» **Aim of the task**
Can you return every line of the material below, everything from the line containing "city: Trakai" down to the line containing "city: Alachua", with both of those lines included and no changes?

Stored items

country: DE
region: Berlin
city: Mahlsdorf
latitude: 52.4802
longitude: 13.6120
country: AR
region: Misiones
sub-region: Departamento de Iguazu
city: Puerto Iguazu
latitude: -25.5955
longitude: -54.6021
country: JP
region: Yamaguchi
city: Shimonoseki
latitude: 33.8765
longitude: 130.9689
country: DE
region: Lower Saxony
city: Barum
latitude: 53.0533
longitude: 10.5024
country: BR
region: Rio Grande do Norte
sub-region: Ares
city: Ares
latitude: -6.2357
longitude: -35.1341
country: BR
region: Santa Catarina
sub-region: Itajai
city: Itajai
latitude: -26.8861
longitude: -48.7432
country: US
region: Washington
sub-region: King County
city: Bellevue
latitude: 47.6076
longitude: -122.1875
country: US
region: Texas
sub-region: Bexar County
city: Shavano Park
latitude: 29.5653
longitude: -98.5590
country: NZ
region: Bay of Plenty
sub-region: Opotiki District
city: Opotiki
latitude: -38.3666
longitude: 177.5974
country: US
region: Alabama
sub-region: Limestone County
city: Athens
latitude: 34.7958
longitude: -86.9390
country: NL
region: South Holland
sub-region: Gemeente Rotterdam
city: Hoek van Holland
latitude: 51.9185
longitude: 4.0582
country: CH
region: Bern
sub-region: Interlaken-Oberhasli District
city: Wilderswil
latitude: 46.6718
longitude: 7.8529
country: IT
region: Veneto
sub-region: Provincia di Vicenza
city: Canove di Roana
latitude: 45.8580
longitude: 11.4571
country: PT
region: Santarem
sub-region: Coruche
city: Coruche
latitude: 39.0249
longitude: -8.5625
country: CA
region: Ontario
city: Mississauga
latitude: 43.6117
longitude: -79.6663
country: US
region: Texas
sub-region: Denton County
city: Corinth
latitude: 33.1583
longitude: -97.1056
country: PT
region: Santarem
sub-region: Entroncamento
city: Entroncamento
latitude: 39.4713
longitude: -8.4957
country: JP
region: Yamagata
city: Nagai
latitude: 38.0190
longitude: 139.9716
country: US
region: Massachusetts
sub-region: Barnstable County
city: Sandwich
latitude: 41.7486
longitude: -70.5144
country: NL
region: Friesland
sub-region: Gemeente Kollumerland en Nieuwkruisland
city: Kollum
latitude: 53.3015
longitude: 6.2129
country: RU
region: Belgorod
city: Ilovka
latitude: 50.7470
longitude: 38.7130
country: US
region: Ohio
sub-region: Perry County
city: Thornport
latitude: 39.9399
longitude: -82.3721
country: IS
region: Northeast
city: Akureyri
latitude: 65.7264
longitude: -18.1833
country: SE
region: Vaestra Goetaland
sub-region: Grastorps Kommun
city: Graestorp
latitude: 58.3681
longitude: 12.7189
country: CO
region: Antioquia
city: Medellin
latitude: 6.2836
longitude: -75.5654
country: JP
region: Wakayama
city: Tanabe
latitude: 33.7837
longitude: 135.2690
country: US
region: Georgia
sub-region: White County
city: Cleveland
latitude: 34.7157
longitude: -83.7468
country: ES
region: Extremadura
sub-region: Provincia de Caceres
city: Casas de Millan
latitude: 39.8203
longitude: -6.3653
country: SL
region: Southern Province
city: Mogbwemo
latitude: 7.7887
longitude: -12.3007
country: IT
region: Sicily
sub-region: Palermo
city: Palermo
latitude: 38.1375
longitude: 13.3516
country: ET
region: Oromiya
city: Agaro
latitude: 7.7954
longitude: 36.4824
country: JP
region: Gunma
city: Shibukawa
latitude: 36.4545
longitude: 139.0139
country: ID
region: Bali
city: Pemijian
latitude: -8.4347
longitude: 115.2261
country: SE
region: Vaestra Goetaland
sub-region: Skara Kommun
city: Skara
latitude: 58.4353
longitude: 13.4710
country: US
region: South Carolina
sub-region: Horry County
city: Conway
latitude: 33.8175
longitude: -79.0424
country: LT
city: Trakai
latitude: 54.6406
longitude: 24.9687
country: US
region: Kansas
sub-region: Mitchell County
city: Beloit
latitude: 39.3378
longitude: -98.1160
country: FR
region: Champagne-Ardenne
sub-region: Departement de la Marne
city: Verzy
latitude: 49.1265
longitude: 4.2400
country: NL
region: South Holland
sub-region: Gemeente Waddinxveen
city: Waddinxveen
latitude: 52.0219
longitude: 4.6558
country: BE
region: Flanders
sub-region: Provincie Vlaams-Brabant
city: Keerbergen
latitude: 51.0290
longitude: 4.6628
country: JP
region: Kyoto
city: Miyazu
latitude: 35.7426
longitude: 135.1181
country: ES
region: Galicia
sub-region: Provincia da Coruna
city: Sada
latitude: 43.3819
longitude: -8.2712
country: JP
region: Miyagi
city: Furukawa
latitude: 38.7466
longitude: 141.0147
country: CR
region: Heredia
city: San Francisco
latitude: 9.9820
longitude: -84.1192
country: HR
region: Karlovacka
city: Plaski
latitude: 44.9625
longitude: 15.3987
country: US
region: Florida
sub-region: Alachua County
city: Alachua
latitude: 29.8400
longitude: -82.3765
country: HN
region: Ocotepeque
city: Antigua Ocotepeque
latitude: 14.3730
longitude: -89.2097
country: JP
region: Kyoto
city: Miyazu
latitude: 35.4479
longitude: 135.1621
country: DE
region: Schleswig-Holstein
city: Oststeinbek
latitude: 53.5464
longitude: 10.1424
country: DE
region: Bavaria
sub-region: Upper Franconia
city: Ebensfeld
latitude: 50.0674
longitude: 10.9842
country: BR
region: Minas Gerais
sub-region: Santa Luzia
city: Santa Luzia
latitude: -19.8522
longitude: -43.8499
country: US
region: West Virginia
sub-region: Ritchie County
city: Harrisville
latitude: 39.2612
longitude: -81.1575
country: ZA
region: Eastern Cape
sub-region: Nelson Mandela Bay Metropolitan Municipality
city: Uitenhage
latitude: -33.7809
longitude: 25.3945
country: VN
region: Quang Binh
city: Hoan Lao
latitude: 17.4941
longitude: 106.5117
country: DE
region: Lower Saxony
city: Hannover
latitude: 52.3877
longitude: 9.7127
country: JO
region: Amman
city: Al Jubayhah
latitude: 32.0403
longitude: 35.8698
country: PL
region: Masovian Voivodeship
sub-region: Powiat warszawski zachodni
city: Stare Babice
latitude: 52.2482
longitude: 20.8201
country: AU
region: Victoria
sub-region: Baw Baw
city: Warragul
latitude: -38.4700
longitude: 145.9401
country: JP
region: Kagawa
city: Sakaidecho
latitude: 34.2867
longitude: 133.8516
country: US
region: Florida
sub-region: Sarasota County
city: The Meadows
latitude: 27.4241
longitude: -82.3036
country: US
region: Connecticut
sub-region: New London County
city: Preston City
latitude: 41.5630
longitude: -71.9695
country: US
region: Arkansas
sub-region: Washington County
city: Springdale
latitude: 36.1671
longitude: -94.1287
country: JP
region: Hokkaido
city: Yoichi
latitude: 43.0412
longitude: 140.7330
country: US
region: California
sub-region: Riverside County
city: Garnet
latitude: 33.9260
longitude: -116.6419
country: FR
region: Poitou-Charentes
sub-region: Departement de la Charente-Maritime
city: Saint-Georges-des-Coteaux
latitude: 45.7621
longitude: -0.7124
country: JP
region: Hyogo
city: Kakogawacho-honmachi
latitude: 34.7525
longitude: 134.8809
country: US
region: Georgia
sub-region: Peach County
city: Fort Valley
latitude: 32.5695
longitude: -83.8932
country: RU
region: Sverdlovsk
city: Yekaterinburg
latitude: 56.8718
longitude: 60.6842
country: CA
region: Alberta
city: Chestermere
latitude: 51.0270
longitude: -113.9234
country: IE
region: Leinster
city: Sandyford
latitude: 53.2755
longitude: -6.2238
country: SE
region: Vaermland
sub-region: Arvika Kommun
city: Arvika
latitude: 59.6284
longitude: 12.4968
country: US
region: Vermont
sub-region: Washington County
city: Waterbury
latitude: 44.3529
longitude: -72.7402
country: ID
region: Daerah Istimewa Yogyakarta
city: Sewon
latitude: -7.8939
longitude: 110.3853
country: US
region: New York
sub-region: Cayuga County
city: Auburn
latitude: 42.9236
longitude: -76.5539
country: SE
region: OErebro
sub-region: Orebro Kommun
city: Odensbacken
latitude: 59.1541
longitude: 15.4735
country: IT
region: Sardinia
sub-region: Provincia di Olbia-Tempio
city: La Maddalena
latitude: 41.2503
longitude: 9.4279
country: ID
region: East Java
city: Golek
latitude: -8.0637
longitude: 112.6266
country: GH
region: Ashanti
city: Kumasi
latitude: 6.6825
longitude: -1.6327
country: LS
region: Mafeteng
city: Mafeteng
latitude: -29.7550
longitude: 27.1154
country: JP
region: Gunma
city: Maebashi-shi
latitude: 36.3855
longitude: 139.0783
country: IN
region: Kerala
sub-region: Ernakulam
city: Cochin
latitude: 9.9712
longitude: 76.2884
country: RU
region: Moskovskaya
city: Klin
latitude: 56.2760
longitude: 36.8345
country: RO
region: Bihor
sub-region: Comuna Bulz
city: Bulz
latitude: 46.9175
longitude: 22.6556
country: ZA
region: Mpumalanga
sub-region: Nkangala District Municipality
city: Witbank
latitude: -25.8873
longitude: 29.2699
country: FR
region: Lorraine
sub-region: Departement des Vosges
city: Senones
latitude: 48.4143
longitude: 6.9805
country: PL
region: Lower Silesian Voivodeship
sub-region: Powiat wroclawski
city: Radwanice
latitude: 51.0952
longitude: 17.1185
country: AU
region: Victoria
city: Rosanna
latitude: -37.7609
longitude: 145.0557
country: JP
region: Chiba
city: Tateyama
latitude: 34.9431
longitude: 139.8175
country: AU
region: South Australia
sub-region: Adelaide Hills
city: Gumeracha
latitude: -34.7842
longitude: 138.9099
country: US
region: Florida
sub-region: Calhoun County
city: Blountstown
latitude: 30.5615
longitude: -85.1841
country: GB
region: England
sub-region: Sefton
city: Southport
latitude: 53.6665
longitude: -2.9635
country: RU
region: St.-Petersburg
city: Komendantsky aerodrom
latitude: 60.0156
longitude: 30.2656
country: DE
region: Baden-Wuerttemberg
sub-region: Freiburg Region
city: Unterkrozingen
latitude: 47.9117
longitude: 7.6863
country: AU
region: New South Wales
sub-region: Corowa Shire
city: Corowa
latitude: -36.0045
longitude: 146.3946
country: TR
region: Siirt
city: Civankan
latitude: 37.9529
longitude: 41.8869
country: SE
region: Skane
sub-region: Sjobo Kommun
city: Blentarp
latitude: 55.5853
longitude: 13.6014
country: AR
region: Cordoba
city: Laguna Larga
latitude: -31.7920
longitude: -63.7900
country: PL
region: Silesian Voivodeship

» **Result of the task**
city: Trakai
latitude: 54.6406
longitude: 24.9687
country: US
region: Kansas
sub-region: Mitchell County
city: Beloit
latitude: 39.3378
longitude: -98.1160
country: FR
region: Champagne-Ardenne
sub-region: Departement de la Marne
city: Verzy
latitude: 49.1265
longitude: 4.2400
country: NL
region: South Holland
sub-region: Gemeente Waddinxveen
city: Waddinxveen
latitude: 52.0219
longitude: 4.6558
country: BE
region: Flanders
sub-region: Provincie Vlaams-Brabant
city: Keerbergen
latitude: 51.0290
longitude: 4.6628
country: JP
region: Kyoto
city: Miyazu
latitude: 35.7426
longitude: 135.1181
country: ES
region: Galicia
sub-region: Provincia da Coruna
city: Sada
latitude: 43.3819
longitude: -8.2712
country: JP
region: Miyagi
city: Furukawa
latitude: 38.7466
longitude: 141.0147
country: CR
region: Heredia
city: San Francisco
latitude: 9.9820
longitude: -84.1192
country: HR
region: Karlovacka
city: Plaski
latitude: 44.9625
longitude: 15.3987
country: US
region: Florida
sub-region: Alachua County
city: Alachua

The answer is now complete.